Is breakage recoverable?
Does breakage affect already connected users, or just block new users?
Did the application code break (errors, deadlocks, thread blocking, etc.)?
Was a system resource limit hit (cpu, memory, network, disk)?
If system resource limits were not hit, does the application need to be fixed so that it is not the bottleneck? The system should scale up so that system limits are hit, whether CPU, network, disk I/O, or network bandwidth.
Did a downstream service break?

How can the downstream service be improved to provide more capacity and stability?

Did the system just slow down, remaining functional?
Is a restart required, and what must be restarted (services, server, downstream services, etc.)?
Can the system be scaled out or scaled up to improve the capacity?

If not, why not? Is there an architectural limitation preventing further scalability? How can scalability be improved?

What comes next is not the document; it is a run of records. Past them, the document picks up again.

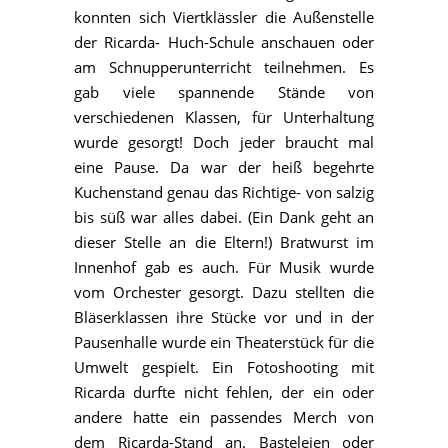
konnten sich Viertklässler die Außenstelle
der Ricarda- Huch-Schule anschauen oder
am Schnupperunterricht teilnehmen. Es
gab viele spannende Stände von
verschiedenen Klassen, für Unterhaltung
wurde gesorgt! Doch jeder braucht mal
eine Pause. Da war der heiß begehrte
Kuchenstand genau das Richtige- von salzig
bis süß war alles dabei. (Ein Dank geht an
dieser Stelle an die Eltern!) Bratwurst im
Innenhof gab es auch. Für Musik wurde
vom Orchester gesorgt. Dazu stellten die
Bläserklassen ihre Stücke vor und in der
Pausenhalle wurde ein Theaterstück für die
Umwelt gespielt. Ein Fotoshooting mit
Ricarda durfte nicht fehlen, der ein oder
andere hatte ein passendes Merch von
dem Ricarda-Stand an. Basteleien oder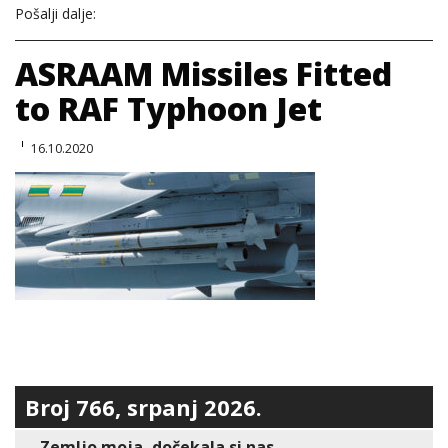
Pošalji dalje:
ASRAAM Missiles Fitted
to RAF Typhoon Jet
16.10.2020
Broj 766, srpanj 2026.
Zemljo moja, dočekala si nas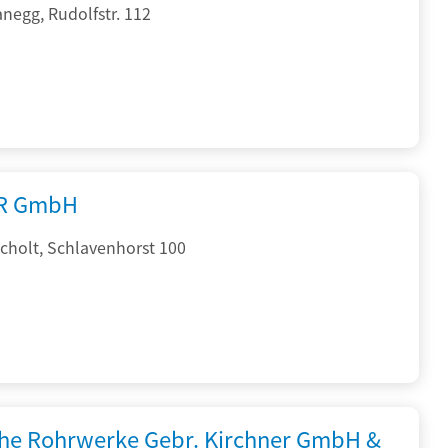
negg, Rudolfstr. 112
R GmbH
cholt, Schlavenhorst 100
che Rohrwerke Gebr. Kirchner GmbH &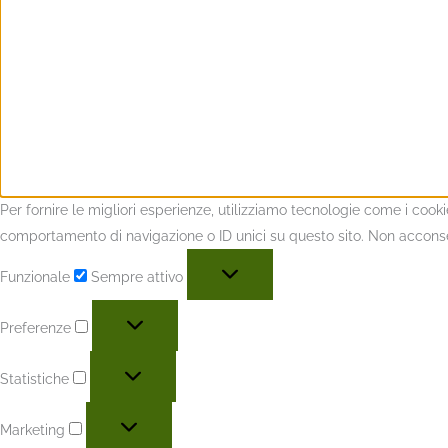
Per fornire le migliori esperienze, utilizziamo tecnologie come i coo
comportamento di navigazione o ID unici su questo sito. Non acconsent
Funzionale
Sempre attivo
Preferenze
Statistiche
Marketing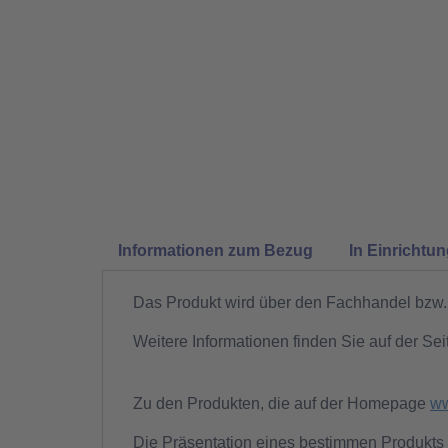
Informationen zum Bezug
In Einrichtu
Das Produkt wird über den Fachhandel bzw. 
Weitere Informationen finden Sie auf der Sei
Zu den Produkten, die auf der Homepage
ww
Die Präsentation eines bestimmen Produkts 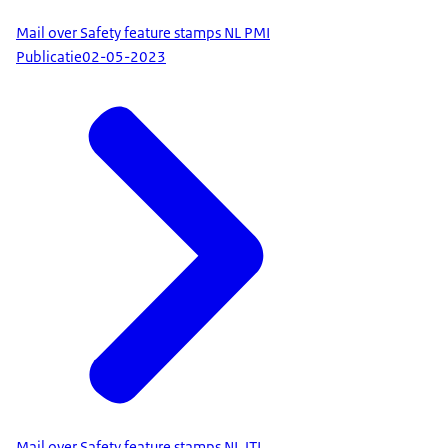
Mail over Safety feature stamps NL PMI
Publicatie
02-05-2023
Mail over Safety feature stamps NL JTI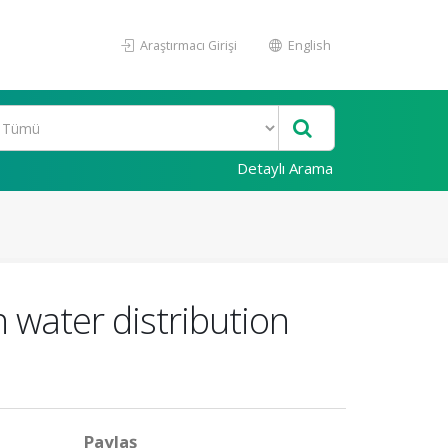
Araştırmacı Girişi
English
Detaylı Arama
 water distribution
Paylaş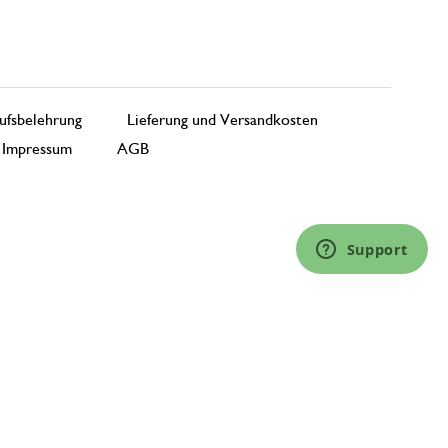
ufsbelehrung
Lieferung und Versandkosten
Impressum
AGB
Support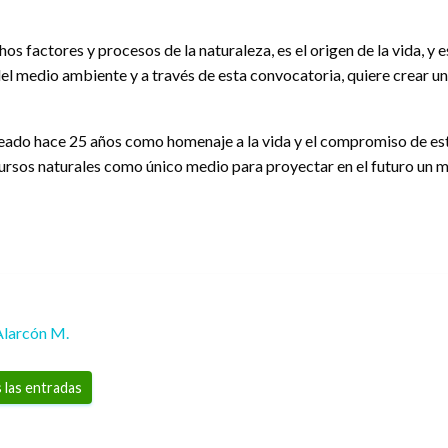
hos factores y procesos de la naturaleza, es el origen de la vida, y
 medio ambiente y a través de esta convocatoria, quiere crear un
do hace 25 años como homenaje a la vida y el compromiso de esta
ursos naturales como único medio para proyectar en el futuro un m
Alarcón M.
 las entradas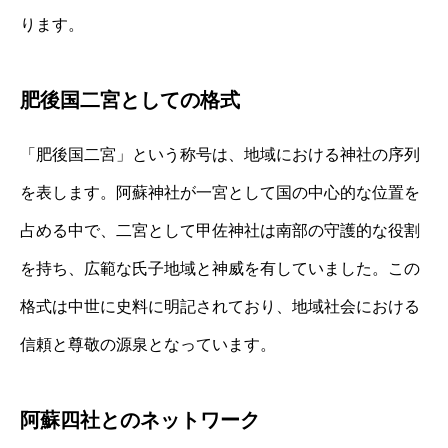
ります。
肥後国二宮としての格式
「肥後国二宮」という称号は、地域における神社の序列
を表します。阿蘇神社が一宮として国の中心的な位置を
占める中で、二宮として甲佐神社は南部の守護的な役割
を持ち、広範な氏子地域と神威を有していました。この
格式は中世に史料に明記されており、地域社会における
信頼と尊敬の源泉となっています。
阿蘇四社とのネットワーク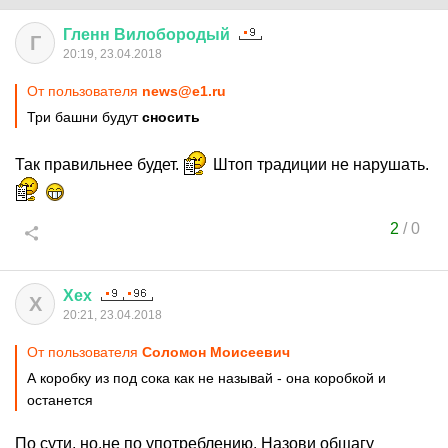
Гленн
Вилобородый
Г
20:19, 23.04.2018
От пользователя
news@e1.ru
Три башни будут
сносить
Так правильнее будет.
Штоп традиции не нарушать.
2
/
0
Хех
Х
20:21, 23.04.2018
От пользователя
Соломон Моисеевич
А коробку из под сока как не называй - она коробкой и
останется
По сути, но.не по употреблению. Назови общагу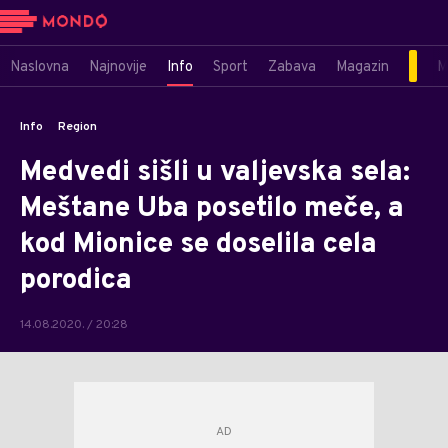
Naslovna
Najnovije
Info
Sport
Zabava
Magazin
M
Info
Region
Medvedi sišli u valjevska sela:
Meštane Uba posetilo meče, a
kod Mionice se doselila cela
porodica
14.08.2020. / 20:28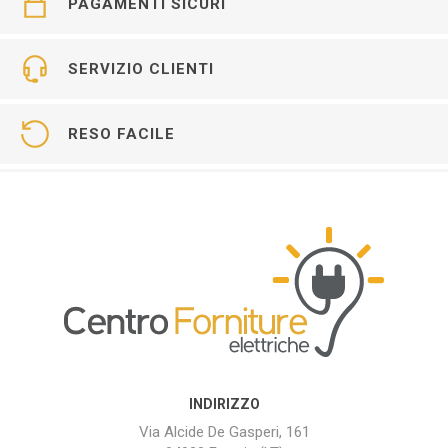
PAGAMENTI SICURI
SERVIZIO CLIENTI
RESO FACILE
INDIRIZZO
Via Alcide De Gasperi, 161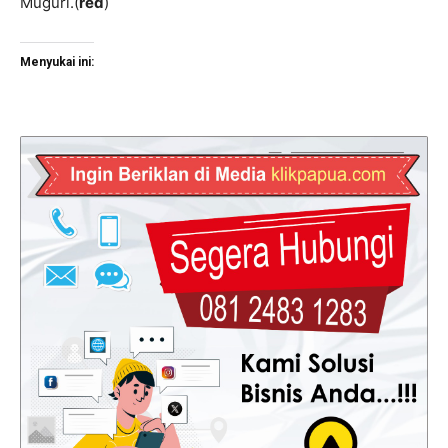
Muguri.(
red
)
Menyukai ini:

From the test determine the peak capacity of the application and verify that proper production monitoring is in place to detect this threshold.

Run at near peak capacity for an extended period of time (this could be one day or more depending on uptime requirements)

Is the application stable when run for a long time or does it eventually crash?

Why does it crash?

Does performance degrade over time?

Why does it degrade?

Perform administrative operations that may need to be performed during production usage while system is near peak load.

Is the system stable when this happens?

Perform the full suite of functional tests while the system is near peak load.

Is the system stable when this happens?

Document the results of the test carefully. Do not ignore crashes and instability. Spend the time and effort to understand the behavior and harden the application to behave well under any conditions, anticipated or not.